### List of tasks
A) Copy the stretch of the beam angle problem from "The fixture's mounting" through "solve this first.", word for word.
B) In the beam angle problem, what are the measurements of the round dining table the client bought?

### Extract provided
------------------------------------------------------------------------
Thursday, January 10, 2019

ARCHITECTURAL | Specialty | 1 Question (EASY)

ARCHITECTURAL LIGHTING (Beam Angle)
(1 Question, Difficulty Level: EASY)
by Raison John J. Bassig

In the dining area with a 3.20-m ceiling height of the house you designed, you specified a circular hanging downlight centered above the space allocated for a dining table. According to the lamp manufacturer, its beam angle is 52°.

Your client then bought a round dining table, measuring 160cm-diameter x 62cm-high, and instructed you as her architect, that the direct lighting from the lamp should illuminate only up to the exact edge of the table. What will be the resulting mounting height of the hanging lighting fixture measured from the ceiling to accomplish your client's requirement?

(Image courtesy of Bumpermankh.com, modified)

a. About 0.94m from the ceiling
b. About 1.33m from the ceiling
c. About 1.56m from the ceiling
d. About 0.62m from the ceiling


The fixture's mounting height from the ceiling can be determined by,

Mounting Height = [ Ceiling Height ] - [ Table Height ] - [ Height of Fixture from Table ]

But the [ Height of Fixture from Table ] is unknown, so, we must solve this first.

Since the fixture is directly along the centerline of the table, we can divide the light fixture and the table in half (along their centerlines), to produce a right triangle, where we can use a simple trigonometric function (Tangent equation) to solve the unknown. By dividing the components in half, the given beam angle would also be divided in half and will serve as one of the interior angles of the right triangle, while half of the table's surface would now be the opposite side of the triangle, and the [ Height of Fixture from Table ] would be the adjacent side of the triangle,

Recall: Tan(Angle) = Opposite / Adjacent

where:
The Angle is half the given beam angle
The Opposite side is half the length of the table (or, since the table is round, the radius)
------------------------------------------------------------------------
### Information provided
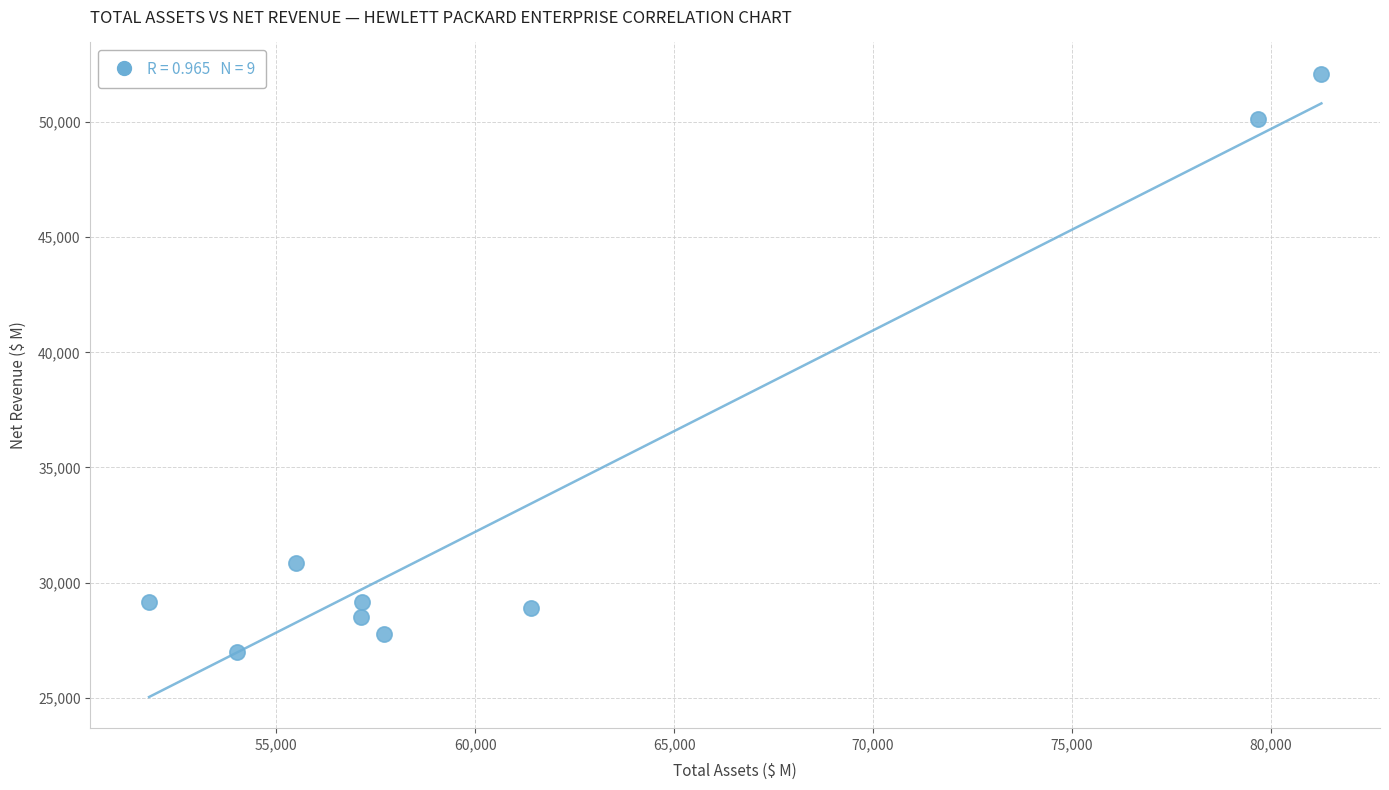

What is the range of X values (max minus min)?

29467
------------------------------------------------------------------------
### Responses
A)
The fixture's mounting height from the ceiling can be determined by,

Mounting Height = [ Ceiling Height ] - [ Table Height ] - [ Height of Fixture from Table ]

But the [ Height of Fixture from Table ] is unknown, so, we must solve this first.

B) 160 cm in diameter and 62 cm high.